Higher ed teachers criticize exclusion from plans to vaccinate Kansas, Missouri educators


KANSAS CITY, Mo — While K-12 teachers are now eligible to sign up to get the COVID-19 vaccine in both Kansas and Missouri, educators in higher education have been left out, and they want to know why.

On Thursday, Gov. Mike Parson announced that Missouri is moving into Phase 1B-Tier 3 beginning March 15, allowing about 550,000 more Missourians to be eligible for the vaccine.

“This includes our K-12 teachers, child care providers,” Parson said Thursday as he announced who would be included.

It’s the same in Kansas, which is now in Phase 2 of its vaccination plan where only K-12 teachers and staff are eligible for the vaccine.

“It’s short-sighted of our lawmakers to realize or not to realize that higher ed educators are any safer. We’re absolutely not,” said Ron Barrett-Gonalez, a professor of aerospace engineering at the University of Kansas.
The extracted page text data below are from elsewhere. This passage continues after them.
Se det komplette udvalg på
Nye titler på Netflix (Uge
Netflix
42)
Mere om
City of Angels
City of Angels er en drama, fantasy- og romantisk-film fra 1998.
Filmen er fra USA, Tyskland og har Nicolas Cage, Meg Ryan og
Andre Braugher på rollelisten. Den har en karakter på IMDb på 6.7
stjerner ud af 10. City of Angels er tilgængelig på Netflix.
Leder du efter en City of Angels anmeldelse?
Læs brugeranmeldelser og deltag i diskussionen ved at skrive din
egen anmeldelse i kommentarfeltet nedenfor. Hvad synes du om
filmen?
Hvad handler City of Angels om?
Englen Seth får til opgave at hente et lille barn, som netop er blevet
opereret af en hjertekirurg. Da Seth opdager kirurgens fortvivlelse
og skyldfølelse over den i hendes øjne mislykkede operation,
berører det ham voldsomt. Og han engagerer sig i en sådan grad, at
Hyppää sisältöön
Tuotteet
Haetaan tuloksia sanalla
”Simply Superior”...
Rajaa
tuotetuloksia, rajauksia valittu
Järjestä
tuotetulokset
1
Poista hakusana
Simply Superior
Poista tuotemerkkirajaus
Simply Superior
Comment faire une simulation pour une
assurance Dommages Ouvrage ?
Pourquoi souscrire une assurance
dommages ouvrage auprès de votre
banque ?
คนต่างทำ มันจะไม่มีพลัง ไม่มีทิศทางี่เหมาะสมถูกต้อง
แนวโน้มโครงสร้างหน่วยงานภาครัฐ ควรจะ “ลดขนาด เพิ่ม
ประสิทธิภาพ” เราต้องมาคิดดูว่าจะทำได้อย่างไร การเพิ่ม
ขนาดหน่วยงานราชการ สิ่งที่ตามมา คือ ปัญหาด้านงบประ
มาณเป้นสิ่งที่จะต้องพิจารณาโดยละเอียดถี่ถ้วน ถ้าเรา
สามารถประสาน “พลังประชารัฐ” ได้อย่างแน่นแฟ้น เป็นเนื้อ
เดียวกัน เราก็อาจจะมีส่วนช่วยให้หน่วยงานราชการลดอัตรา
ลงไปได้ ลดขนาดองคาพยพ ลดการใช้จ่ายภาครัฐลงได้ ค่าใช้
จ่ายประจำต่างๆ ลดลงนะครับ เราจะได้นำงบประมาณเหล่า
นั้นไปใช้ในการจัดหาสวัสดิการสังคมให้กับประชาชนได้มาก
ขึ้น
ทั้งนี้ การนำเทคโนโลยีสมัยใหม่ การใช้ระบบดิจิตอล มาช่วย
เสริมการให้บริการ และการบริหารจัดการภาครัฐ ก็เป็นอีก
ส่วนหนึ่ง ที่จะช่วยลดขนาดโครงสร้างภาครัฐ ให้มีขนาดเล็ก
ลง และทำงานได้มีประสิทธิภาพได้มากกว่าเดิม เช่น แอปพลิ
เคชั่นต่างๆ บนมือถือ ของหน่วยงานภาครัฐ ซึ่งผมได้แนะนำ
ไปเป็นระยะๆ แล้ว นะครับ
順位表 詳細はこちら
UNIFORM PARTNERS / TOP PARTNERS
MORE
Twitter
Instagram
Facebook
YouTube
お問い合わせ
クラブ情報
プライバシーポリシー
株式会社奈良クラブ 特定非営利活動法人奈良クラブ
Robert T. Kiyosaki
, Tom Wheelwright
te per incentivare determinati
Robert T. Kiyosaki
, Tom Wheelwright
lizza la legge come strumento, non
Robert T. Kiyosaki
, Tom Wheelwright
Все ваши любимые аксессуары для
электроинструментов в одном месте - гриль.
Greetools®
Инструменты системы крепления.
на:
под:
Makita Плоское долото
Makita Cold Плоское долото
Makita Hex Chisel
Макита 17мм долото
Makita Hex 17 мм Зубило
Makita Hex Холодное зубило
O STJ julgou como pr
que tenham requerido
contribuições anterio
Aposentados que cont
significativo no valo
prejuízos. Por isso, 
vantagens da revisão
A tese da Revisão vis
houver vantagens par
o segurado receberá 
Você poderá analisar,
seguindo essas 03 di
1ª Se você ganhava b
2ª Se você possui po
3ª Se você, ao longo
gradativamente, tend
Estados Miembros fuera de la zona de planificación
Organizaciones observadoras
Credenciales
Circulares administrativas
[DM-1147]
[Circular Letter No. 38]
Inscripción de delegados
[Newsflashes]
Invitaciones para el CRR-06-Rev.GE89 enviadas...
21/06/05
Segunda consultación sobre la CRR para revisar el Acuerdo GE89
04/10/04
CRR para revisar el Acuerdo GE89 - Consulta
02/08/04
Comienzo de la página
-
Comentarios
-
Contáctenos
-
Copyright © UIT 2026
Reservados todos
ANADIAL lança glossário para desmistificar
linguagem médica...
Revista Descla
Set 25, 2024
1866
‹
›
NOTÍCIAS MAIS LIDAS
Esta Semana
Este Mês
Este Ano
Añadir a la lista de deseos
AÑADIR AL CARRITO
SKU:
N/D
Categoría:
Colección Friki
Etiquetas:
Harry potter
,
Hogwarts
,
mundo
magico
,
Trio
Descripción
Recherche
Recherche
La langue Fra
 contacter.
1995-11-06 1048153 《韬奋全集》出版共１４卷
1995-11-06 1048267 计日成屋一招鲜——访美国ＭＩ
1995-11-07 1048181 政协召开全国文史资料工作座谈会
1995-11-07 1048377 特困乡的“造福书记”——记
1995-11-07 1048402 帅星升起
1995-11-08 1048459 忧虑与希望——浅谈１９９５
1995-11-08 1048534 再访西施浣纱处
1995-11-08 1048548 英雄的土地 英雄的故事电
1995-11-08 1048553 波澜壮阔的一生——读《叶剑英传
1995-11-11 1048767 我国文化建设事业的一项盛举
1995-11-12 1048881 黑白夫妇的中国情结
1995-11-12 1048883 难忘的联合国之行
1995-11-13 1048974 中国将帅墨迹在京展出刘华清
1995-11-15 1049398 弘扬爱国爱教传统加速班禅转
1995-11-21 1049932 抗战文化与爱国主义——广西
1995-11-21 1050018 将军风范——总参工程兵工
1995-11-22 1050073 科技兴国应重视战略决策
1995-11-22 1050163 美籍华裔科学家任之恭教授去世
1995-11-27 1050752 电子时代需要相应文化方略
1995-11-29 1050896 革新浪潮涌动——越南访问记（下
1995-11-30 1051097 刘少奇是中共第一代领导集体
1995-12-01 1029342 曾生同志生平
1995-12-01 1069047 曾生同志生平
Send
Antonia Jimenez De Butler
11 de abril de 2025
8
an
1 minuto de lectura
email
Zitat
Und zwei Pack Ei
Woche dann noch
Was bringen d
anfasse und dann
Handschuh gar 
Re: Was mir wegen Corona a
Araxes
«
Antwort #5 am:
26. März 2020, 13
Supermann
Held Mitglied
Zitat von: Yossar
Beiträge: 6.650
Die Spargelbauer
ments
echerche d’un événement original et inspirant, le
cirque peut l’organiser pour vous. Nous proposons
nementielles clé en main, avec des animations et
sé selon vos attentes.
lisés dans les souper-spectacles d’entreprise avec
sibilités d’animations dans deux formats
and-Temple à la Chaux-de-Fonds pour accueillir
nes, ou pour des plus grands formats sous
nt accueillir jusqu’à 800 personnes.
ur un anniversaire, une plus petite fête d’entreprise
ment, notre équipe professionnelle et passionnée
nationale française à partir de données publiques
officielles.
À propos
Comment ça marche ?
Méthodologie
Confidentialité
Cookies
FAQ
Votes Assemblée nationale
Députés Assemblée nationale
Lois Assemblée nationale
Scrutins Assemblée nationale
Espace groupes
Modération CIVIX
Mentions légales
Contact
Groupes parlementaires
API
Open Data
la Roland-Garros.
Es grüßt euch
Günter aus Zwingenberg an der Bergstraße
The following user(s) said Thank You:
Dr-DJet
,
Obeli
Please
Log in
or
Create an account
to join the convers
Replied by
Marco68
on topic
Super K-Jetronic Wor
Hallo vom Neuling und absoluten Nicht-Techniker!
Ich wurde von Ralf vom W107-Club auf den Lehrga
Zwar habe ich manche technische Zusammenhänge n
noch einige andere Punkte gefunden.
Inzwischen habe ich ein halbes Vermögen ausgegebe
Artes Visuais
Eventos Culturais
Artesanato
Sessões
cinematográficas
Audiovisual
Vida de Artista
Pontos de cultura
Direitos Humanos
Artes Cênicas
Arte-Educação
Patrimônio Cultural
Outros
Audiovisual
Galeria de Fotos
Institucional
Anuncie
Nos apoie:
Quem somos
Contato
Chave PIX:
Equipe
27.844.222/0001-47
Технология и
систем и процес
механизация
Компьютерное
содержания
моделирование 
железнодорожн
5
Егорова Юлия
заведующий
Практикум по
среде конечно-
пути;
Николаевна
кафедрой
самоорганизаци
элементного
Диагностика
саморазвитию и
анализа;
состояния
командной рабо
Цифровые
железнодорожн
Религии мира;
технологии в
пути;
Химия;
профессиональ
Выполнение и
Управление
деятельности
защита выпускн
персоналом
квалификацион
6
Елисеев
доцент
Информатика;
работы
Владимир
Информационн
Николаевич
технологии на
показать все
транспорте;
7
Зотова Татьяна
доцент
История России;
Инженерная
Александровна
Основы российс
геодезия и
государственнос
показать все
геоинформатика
Lab work and building things are the crux of an engineering education, but without the vaccine, that type of work has stopped.

“Our students do well. They win awards still, even though they’re doing things by Zoom. But it still does not lead the same level of hands-on projects that we used to have in the past,” Barrett-Gonzalez said.

KU professor Greg Cushman finds the exclusion very disappointing. He said he got COVID-19 while teaching in the classroom the first week of fall semester. Cushman was severely ill, with a very high fever, difficulty breathing and coughing terribly.

“Suffering from post-COVID was almost as bad as getting the initial illness itself,” Cushman said. “I was so weak that I could barely get out of bed or get out of a chair. My children had to help me go up the stairs, things like that.”

Cushman spread the virus to every member of his household.

“I wish the state of Kansas and Missouri paid greater attention to the kind of sacrifices that people like me have been making during this pandemic and would do more to help protect us,” Cushman said.

FOX4 reached out to the governors of both states to ask why higher education has been left out. We have not heard back from Kansas Gov. Laura Kelly. Parson’s spokesperson sent the following statement:

“Higher education is still part of Phase 2. It is important to note that regardless of what tier one may be in based on their occupation, if they are 65 or older or have one of the listed comorbidities within Phase 1B-Tier 2, they are eligible for vaccination now. Those at increased risk for severe illness are prioritized.

“Our goal is to ultimately allow every Missourian the opportunity to be vaccinated if they choose. Because of the very limited supply at this time, prioritization is needed. All phases and tiers were designed with specific goals in mind as you can also see on the page I linked to above: 1) save lives, reduce hospitalizations and keep communities safe; 2) preserve critical infrastructure/essential functions of society running; 3) protect those who have been disproportionately affected and accelerating economic recovery – in that order.

“This prioritization is NOT the state defining industries that may be overall more important than another. It is about identifying highest risk first and then moving on to the other goals we have set. When K-12 is fully open, not only are kids back in school, but parents are also able to more easily get to work. Strain on families is relieved, which helps us recover from financial or economic setbacks. Higher education does not share the same dynamics that come with the involvement of young children, and virtual learning opportunities become more easily obtainable at the higher education level.”